News Roundup: MD Anderson Cancer Researcher Awarded Nobel Prize

Our daily look at Texas headlines.

By Becky FogelOctober 1, 2018 1:09 pm

The Standard’s news roundup gives you a quick hit of interesting, sometimes irreverent, and breaking news stories from all over the state.

Today, James P. Allison, chair of immunology at the University of Texas MD Anderson Cancer Center was awarded a 2018 Nobel Prize. Allison is sharing the honor with another cancer researcher. Secretary of the Nobel Committee for Physiology or Medicine, Thomas Perlmann, made the announcement earlier today.

“The Nobel Assembly today decided to award the 2018 Nobel Prize in physiology or medicine jointly to James P. Allison and Tasuku Honjo,” Perlmann says.

Both Allison and Honjo won the prize for their separate work on cancer immunotherapy, which essentially trains the body’s immune system to attack cancer cells the same way it attacks bacteria and viruses.

MD Anderson released a video today congratulating Dr. Allison. It features an interview with the scientist, who apparently also plays harmonica.


“I came to MD Anderson for a couple of reasons: the most important one, I think, is there’s a lot more openness here, too, and willingness of people to work with each other. I’m not an MD, I’m a scientist. So, I have to work with the doctors to design what we’re doing in the clinical trials. When you get it together and everybody’s playing together, it’s really special,” Allison says in the video.

Allison received his bachelor and doctorate degrees at the University of Texas at Austin. He’s spent decades studying the body’s immune cells, creating an anti-cancer drug that he’s currently testing, with success so far, in clinical trials.

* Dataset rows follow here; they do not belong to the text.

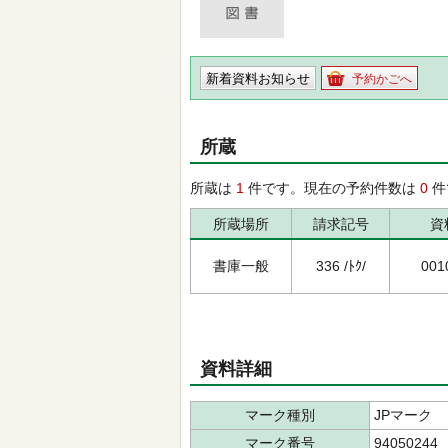
新着資料お知らせ
予約かごへ
所蔵
所蔵は
1
件です。現在の予約件数は
0
件
所蔵場所
請求記号
資
書庫一般
336 /ﾄｸ/
001
資料詳細
マーク種別
JPマーク
マーク番号
94050244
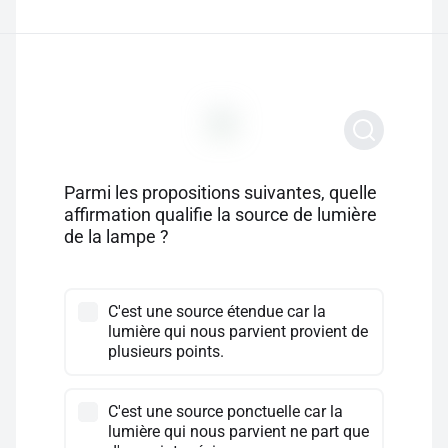
Parmi les propositions suivantes, quelle
affirmation qualifie la source de lumière
de la lampe ?
C'est une source étendue car la
lumière qui nous parvient provient de
plusieurs points.
C'est une source ponctuelle car la
lumière qui nous parvient ne part que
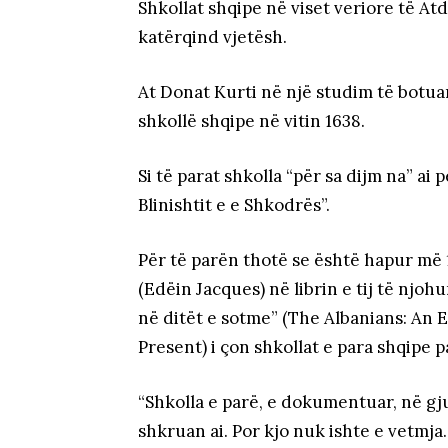
Shkollat shqipe në viset veriore të At
katërqind vjetësh.
At Donat Kurti në një studim të botuar 
shkollë shqipe në vitin 1638.
Si të parat shkolla “për sa dijm na” ai 
Blinishtit e e Shkodrës”.
Për të parën thotë se është hapur më
(Edëin Jacques) në librin e tij të njohu
në ditët e sotme” (The Albanians: An 
Present) i çon shkollat e para shqipe 
“Shkolla e parë, e dokumentuar, në gj
shkruan ai. Por kjo nuk ishte e vetmja.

The corn dogs are sizzling and Big Tex is looming over crowds offering a friendly “Howdy Folks.” That’s right, the State Fair of Texas, in Dallas, opened at the end of last week.

Melissa Tate was at Fair Park when the gates opened Friday morning. She told KERA News she tries to go to the State Fair every day.

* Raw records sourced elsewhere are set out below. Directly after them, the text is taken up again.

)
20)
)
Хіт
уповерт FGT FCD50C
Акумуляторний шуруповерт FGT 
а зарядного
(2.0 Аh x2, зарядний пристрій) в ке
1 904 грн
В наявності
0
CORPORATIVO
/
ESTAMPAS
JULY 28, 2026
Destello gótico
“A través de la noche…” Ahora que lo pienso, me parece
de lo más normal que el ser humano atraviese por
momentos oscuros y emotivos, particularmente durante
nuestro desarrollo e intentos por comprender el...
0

“I love the State Fair of Texas because it’s about tradition, and even living in a big city like Dallas, it really still feels like a small county fair. And Big Tex and all the food – I have to live it up for those 24 days,” Tate says.

The State Fair runs through Sunday, Oct. 21.




Fresh off Friday’s debate with his Democratic challenger, Lupe Valdez, Gov. Greg Abbott is weighing in on the U.S. Senate Race in Texas. Abbott appeared on the program “Fox and Friends” Monday morning.

The Governor came out swinging against Congressman Beto O’Rourke, the El Paso Democrat trying to unseat Republican Sen. Ted Cruz.

“Listen, he’s been a cult-like, very popular figure, the way he’s run the campaign, but you don’t vote on cult, you don’t vote on personality when you get to the United States Senate, you vote on the issues,” Abbott said on the show.

The last day to register to vote in the November General Election is Oct. 9. Early voting begins on Oct. 22.